— Your task —
An exact copy of each record is required.

— Given records —
##############################
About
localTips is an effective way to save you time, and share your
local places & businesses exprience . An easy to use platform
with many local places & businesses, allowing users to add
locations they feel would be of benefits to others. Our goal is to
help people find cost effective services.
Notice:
##############################
— Answer below —
About
localTips is an effective way to save you time, and share your
local places & businesses exprience . An easy to use platform
with many local places & businesses, allowing users to add
locations they feel would be of benefits to others. Our goal is to
help people find cost effective services.
Notice:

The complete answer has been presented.